### Task statement
Give back exactly the lines of the material below that start at the line containing "micrograph showing moderate" and end at the line containing "staining of skin", and no others.

::::::::

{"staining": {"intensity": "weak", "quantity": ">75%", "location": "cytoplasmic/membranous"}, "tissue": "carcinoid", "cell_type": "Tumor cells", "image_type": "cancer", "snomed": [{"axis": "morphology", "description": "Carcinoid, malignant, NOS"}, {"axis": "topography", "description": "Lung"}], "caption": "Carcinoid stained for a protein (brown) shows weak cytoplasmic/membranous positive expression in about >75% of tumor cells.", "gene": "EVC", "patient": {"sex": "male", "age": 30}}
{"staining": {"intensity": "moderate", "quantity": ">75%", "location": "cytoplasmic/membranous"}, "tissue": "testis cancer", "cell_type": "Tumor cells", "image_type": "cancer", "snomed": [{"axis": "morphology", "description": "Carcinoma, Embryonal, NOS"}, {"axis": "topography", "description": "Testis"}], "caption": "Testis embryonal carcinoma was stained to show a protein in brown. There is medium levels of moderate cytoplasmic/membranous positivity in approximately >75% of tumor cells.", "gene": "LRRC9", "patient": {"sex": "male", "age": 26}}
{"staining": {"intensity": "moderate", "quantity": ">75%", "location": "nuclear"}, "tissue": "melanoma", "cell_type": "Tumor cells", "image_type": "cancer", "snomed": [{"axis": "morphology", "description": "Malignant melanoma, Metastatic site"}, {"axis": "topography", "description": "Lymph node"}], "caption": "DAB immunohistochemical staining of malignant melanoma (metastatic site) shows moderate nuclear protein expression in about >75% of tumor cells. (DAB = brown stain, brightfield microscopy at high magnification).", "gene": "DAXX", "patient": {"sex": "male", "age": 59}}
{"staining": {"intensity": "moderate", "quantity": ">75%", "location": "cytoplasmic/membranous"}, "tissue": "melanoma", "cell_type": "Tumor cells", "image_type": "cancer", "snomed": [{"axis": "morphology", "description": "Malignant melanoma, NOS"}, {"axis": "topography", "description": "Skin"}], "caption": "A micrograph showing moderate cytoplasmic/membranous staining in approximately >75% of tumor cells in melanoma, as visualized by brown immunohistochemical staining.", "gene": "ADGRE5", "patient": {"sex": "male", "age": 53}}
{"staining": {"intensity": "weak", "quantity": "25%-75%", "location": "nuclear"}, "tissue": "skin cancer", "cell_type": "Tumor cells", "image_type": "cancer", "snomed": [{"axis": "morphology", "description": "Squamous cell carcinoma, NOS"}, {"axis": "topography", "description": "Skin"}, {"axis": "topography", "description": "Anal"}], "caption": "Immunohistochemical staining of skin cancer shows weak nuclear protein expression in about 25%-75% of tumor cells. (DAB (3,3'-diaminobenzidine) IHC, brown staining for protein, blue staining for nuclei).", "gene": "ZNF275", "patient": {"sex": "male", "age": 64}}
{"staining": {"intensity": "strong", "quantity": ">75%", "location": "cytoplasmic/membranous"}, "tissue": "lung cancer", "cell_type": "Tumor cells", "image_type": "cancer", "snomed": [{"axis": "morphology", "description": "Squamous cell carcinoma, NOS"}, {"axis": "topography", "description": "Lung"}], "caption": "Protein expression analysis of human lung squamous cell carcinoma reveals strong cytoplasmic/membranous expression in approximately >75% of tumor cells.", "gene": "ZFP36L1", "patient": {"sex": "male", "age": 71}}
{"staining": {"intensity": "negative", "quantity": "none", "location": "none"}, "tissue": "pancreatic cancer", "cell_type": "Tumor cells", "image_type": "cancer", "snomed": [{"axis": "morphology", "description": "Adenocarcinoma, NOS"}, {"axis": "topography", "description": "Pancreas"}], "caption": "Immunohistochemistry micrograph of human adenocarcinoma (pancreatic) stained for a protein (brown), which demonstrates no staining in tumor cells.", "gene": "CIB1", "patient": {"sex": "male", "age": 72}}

::::::::

### Answer space
{"staining": {"intensity": "moderate", "quantity": ">75%", "location": "cytoplasmic/membranous"}, "tissue": "melanoma", "cell_type": "Tumor cells", "image_type": "cancer", "snomed": [{"axis": "morphology", "description": "Malignant melanoma, NOS"}, {"axis": "topography", "description": "Skin"}], "caption": "A micrograph showing moderate cytoplasmic/membranous staining in approximately >75% of tumor cells in melanoma, as visualized by brown immunohistochemical staining.", "gene": "ADGRE5", "patient": {"sex": "male", "age": 53}}
{"staining": {"intensity": "weak", "quantity": "25%-75%", "location": "nuclear"}, "tissue": "skin cancer", "cell_type": "Tumor cells", "image_type": "cancer", "snomed": [{"axis": "morphology", "description": "Squamous cell carcinoma, NOS"}, {"axis": "topography", "description": "Skin"}, {"axis": "topography", "description": "Anal"}], "caption": "Immunohistochemical staining of skin cancer shows weak nuclear protein expression in about 25%-75% of tumor cells. (DAB (3,3'-diaminobenzidine) IHC, brown staining for protein, blue staining for nuclei).", "gene": "ZNF275", "patient": {"sex": "male", "age": 64}}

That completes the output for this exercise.